Document section section start

Sabin, A and Fieldsteel, A.H. Antipoliomyelitic activity of human and bovine colostrum and milk. Pediatrics, Jan. 1962. pp.105 - 115.
Sabin, AB. Antipoliomyelitic substance in milk from human beings and certain cows. Journal of Diseases of Children 80:866-870 (1950).

Momtezuma Tuatara
12-03-10, 02:10 PM
Absolutely. But then anyone who reads medical literature and Sister Kenny's books will know that cows can get polio.

But only in the areas where toxic sprays are used. In Australia, there were heavy duty tick sprays being used at the time when she started practicising. Polio was initially far more common out in the outbacks, than it was in the towns. Same in New Zealand as well.

Fièvre
12-03-10, 07:01 PM
Thanks for the file .

Just a remark : the gamma globulins in cow colostrum might be non-specific ones , not the result of a previous infection with polio . This is too specialised a topic for me at the moment : can't make the difference between specific and non-specific gamma globulins .

MinorityView
13-03-10, 12:24 AM
and the peculiarity of epidemics in rural areas wasn't noted?

Most epidemics used to hit heavier in crowded cities, right?

Momtezuma Tuatara
13-03-10, 09:34 PM
Thanks for the file .

Just a remark : the gamma globulins in cow colostrum might be non-specific ones , not the result of a previous infection with polio . This is too specialised a topic for me at the moment : can't make the difference between specific and non-specific gamma globulins .

Read the first page again. The cow colostrum neutralised type 2 poliovirus. What was the basis for your thoughts above? Page 108 specified that cow antepartum colostrum had "very potent antipoliomyelitic activity." They checked the blood and 16 of the 17 cows "were found to neutralize significant amounts of type 2 popliovirus in a number of instances with titers comparable to those found in human sera tested by the same procedures." The first page was not being vague at all.

Document section section end

▶ [List of tasks]
1/ In the forum thread on polio and cow colostrum, why does the last reply say the first page was not vague? Answer in one to three sentences.
2/ Continue the forum thread on polio and cow colostrum from its last post.
The data that follow have no connection to the forum thread.

Records supplied section start

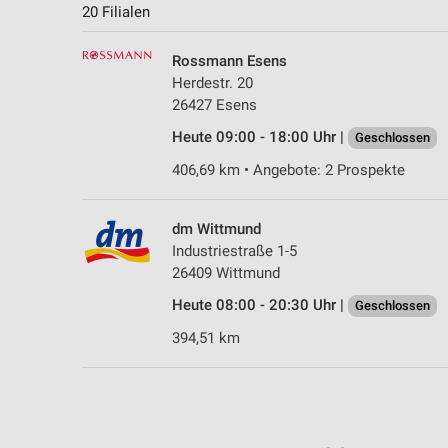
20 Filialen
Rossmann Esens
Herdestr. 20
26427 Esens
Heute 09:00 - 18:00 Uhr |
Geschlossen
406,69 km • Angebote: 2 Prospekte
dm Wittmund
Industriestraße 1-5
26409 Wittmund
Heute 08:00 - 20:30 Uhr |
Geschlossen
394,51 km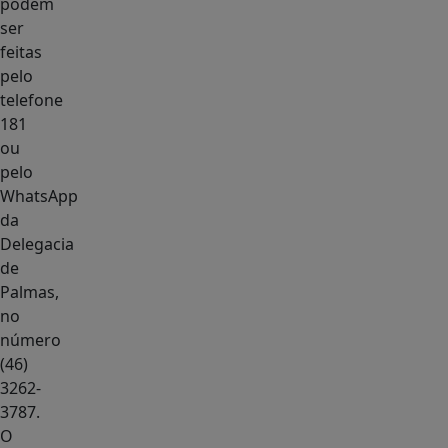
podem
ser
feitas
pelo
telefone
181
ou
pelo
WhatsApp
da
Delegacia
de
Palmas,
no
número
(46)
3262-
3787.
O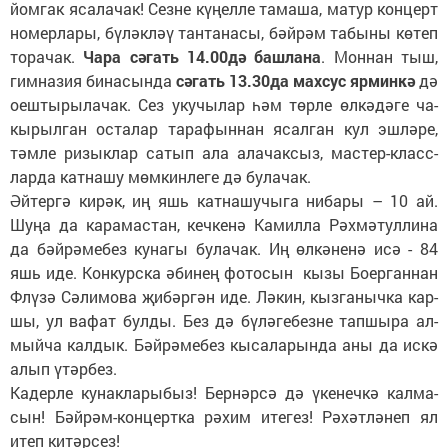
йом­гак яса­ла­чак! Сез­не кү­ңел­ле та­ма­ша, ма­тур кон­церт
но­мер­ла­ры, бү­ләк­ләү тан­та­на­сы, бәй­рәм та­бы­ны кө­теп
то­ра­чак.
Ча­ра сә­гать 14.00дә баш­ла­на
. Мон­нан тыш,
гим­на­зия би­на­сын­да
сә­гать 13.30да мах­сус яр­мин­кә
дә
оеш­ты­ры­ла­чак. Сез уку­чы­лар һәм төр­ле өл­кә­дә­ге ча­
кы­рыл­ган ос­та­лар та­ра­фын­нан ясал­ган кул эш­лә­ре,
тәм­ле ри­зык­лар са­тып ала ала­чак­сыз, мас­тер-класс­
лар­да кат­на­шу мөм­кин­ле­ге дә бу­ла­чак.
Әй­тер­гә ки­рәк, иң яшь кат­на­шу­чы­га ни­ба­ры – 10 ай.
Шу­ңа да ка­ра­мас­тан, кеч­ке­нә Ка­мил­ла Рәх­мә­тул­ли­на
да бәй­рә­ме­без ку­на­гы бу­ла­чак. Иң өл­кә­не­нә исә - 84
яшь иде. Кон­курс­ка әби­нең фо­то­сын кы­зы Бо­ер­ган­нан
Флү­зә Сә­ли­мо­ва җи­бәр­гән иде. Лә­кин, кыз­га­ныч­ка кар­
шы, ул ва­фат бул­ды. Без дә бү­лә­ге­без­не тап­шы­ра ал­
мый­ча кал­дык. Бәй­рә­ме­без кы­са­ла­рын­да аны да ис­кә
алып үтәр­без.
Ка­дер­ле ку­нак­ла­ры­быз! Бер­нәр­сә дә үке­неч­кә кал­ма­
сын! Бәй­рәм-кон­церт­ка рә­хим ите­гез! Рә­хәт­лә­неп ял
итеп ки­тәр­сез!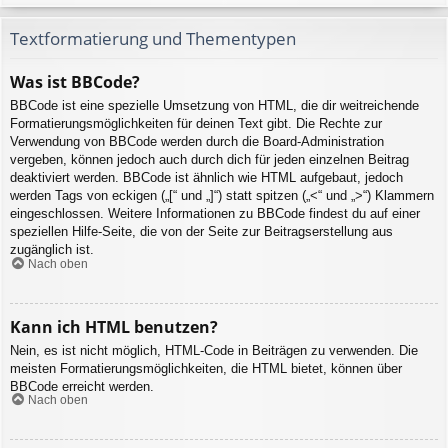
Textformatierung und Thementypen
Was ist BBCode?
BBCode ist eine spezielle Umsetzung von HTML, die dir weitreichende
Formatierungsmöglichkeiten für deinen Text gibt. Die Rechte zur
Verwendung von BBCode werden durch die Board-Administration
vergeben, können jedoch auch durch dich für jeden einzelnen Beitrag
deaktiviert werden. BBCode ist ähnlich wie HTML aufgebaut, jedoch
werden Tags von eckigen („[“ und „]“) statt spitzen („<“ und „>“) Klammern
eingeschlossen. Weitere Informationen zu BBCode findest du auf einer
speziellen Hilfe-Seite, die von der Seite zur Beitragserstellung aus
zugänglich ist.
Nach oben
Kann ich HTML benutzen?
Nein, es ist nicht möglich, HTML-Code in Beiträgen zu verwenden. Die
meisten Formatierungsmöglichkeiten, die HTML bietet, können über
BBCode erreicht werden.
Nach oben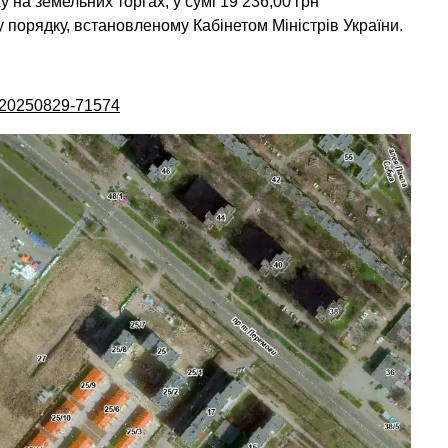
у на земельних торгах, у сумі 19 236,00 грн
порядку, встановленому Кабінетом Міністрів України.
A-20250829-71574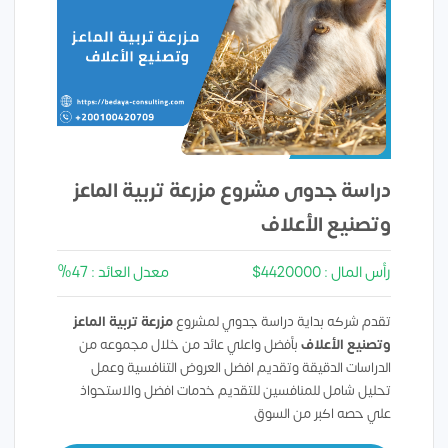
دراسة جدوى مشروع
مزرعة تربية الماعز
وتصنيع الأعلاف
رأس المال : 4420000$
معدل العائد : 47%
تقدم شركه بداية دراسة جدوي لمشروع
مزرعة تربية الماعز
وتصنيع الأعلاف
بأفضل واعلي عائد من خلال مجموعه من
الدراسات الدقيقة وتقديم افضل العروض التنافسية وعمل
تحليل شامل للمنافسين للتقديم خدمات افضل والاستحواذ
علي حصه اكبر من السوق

Records supplied section end

▶ [Task-by-task results]
1/ The reply says the first page shows the cow colostrum neutralized type 2 poliovirus. Page 108 describes cow antepartum colostrum as having "very potent antipoliomyelitic activity." Blood from 16 of the 17 cows neutralized significant amounts of type 2 poliovirus, with titers comparable to human sera tested the same way.

2/
Momtezuma Tuatara
13-03-10, 09:36 PM
and the peculiarity of epidemics in rural areas wasn't noted?

Most epidemics used to hit heavier in crowded cities, right?Not in this country. Epidemiology of polio in this country, is fascinating, frustrating, and raises a lot of questions, the answers of which would be considered "provocative".

Fièvre
15-03-10, 03:54 AM
In a who document (http://whqlibdoc.who.int/recueil_articles/2000/RA_2000_3_80-91_fre.pdf the english article to be found : Bulletin of the World Health Organization, 2000, 78 (3) : 285-297) :
Des sérums neutralisant le poliovirus ont été retrouvés chez d’autres vertébrés, par exemple chez des vaches, des chevaux, des poulets, des chiens, des chèvres et des moutons, mais sans qu’il y ait des signes d’infection

translated by myself in "polovirus neutralizing serums were found in other vertebrates such as cows,horses,chicken,dogs,goats,sheeps,but without any sign of infection" ????

It refered to : Gear JHS. Poliomyelitis. In : Proceedings of the Second International Poliomyelitis Conference. Philadelphia, PA, JB Lippincott,1951 : 343-352.

Momtezuma Tuatara
16-03-10, 07:21 AM
In a who document (http://whqlibdoc.who.int/recueil_articles/2000/RA_2000_3_80-91_fre.pdf the english article to be found : Bulletin of the World Health Organization, 2000, 78 (3) : 285-297) :

translated by myself in "polovirus neutralizing serums were found in other vertebrates such as cows,horses,chicken,dogs,goats,sheeps,but without any sign of infection" ????

It refered to : Gear JHS. Poliomyelitis. In : Proceedings of the Second International Poliomyelitis Conference. Philadelphia, PA, JB Lippincott,1951 : 343-352.

poliovirus neutralizing serums have been found in 99.9% of humans who also had no signs of infection.

Plainly, as Sister Kenny's book shows, there are signs of infection in animals, if you look for them. I also have old medical articles which clearly showed animals of all breeds paralysed, and which couldn't walk. Notably, the same as with humans, that only occurred in areas where highly toxic sprays were used.